This section is from the book "The Home Cook Book", by Expert Cooks. Also available from Amazon: The Home Cook Book.
A thick mayonnaise is the basis for sauce tartar. Add to it a tablespoon of chopped cucumber pickle, chopped olives, a few capers, and a dash of onionjuice, season rather highly, and toss lightly.
A sauce little used in this country is horseradish mixed with cream, which is a favorite in Russia, with plain boiled meat.
Thirteen pounds of raw chicken make three quarts of cooked chicken enough to serve thirty people. One quart of chicken salad serves eight people liberally.
The success of a custard is much increased if the milk is scalded and cooled before being made into the custard.
The air where milk and butter stand should be the purest. Both milk and butter absorb smells, and they will be contaminated and unwholesome, and also taste of any bad air to which they are subject. Milk readily absorbs and develops bacteria of the air. No article of food requires more care and concern in its wholesome keeping.

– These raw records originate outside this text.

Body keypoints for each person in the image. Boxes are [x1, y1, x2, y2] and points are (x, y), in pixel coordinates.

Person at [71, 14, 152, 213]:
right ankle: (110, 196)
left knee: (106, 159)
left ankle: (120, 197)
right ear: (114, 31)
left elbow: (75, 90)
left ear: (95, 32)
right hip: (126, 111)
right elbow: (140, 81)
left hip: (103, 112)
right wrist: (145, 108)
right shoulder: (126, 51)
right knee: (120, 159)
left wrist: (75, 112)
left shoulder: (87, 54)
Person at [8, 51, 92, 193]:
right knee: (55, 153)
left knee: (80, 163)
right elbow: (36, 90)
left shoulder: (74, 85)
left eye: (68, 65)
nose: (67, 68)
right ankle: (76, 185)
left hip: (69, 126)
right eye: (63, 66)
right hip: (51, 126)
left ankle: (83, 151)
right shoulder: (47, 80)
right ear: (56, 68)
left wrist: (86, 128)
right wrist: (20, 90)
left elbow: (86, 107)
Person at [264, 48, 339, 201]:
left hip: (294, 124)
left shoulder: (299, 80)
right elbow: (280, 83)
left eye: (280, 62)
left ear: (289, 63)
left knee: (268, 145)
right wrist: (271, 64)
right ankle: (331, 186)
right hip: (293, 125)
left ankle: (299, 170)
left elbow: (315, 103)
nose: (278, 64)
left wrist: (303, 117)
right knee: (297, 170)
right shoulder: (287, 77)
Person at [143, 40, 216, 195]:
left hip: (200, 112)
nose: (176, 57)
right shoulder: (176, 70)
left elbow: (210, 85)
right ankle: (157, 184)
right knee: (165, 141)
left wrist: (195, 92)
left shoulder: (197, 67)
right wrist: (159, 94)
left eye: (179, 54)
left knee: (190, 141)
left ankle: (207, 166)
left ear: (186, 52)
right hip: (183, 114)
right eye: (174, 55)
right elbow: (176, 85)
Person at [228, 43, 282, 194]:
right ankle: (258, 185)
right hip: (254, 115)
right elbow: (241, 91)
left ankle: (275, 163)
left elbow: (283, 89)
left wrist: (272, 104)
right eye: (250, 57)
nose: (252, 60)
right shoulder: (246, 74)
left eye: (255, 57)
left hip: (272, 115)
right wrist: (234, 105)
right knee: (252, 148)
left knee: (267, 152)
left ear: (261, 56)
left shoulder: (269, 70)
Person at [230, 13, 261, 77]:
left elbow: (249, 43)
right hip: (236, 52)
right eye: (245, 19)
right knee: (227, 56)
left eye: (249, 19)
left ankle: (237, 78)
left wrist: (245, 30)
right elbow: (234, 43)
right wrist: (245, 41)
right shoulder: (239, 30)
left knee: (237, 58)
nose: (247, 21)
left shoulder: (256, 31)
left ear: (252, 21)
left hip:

In traveling in New Mexico I once saw a milk room opening into the cows' stables! There, surrounded by the noxious air, the milk stood while the cream rose. The cream and milk tasted of the stable disgustingly and were unusable except to the strong stomachs of the people who lived under such conditions.
The little paddles of Hollywood used for making butter into balls for table use should be scrubbed, rinsed, sunned, and laid in the icebox till their next use.

Holly Butter Paddles.
If the cream seems thin, add a pinch of finely powdered gumArabic mixed with double its quantity of powdered sugar.
The colder eggs are the sooner you can beat them to a froth.
The best macaroni is yellowish in color, should not break easily while cooking, and in cooking swells to three or four times it size when dry.
It is a gastronomic fact that with rice something should be eaten that offers a little resistance to digestion. People who eat rice daily are aware of this. The Chinese, for instance, takes radishes with his rice.
When Pies Overflow fruit pies made from juicy fruits sometimes lose half their finest part by the juice overflowing, or pushing through the crust where upper and under crusts meet. The escaping juice moreover, soaks the crust. Our grandmothers overcame the difficulty by toeing round the pie when ready to bake a strip of stiff damp linen.
In making the filling for a cocoanut or custard pie, there will be less chance of having a soggy crust if the milk is brought to the scalding point and the eggs, sugar, and seasonings stirred in before putting in the crust. This will shorten the time of cooking by half.
In cake making, do not melt butter; it spoils the cake.
Keep in a pantry drawer sheets of clean brown paper to slip over a dish that is browning too rapidly. A sheet of asbestos paper, or of oiled or greased paper, may be used in the same way and will serve the purpose quickly.
In the first place, have the lard hot and quiet, not boiling and bubbling. Drop in the doughnuts. They will disappear a second and then rise to the top. Have a long fork and turn them, not piercing, while they cook. Do not let them soak fat, as they do while lying cooking only on one side, or in a fat not hot enough. When they are browned all round, pick them up with the fork, which does not take so much of the fat as a skimmer, and lay in a colander standing near in a warm place and lined with brown paper. The warmth from the colander keeps the fat on the cakes melted and allows the brown paper to absorb it.
Using molasses to make buckwheat cakes brown you introduce a sweetening into the cakes. This many people dislike. It is well to know you can get the brown color by putting a handful of Indian meal in the batter. The meal will also help make the cakes light, while the tendency of molasses is to make them heavy.
It is said that a pinch of salt added to a pot of coffee or of tea just before pouring will increase the natural aroma of the dish.
A pinch of salt added to a dish too sweet will help conceal the sweetness.
It is sound economy to have a glass jar with a tight cover for rolled and crisp cracker or bread crumbs. Into it you can drop the powdered crumbs which you make from crusts and scraps of bread and crackers, and have always on hand the crumbs so necessary in frying, in cooking meats, vegetables, cheese, pudding, and other dishes.
If milk scorches it is best to heat it in a doubleboiler, but sometimes for haste it is set immediately over the fire lift the saucepan off the fire and set it in a pan of cold water till the bottom of the saucepan is cool. Then pour off the milk, keeping back the scorched part clinging to the bottom of the saucepan.
This same method will be found effective in the scorching of vegetables, meats, and all articles of food.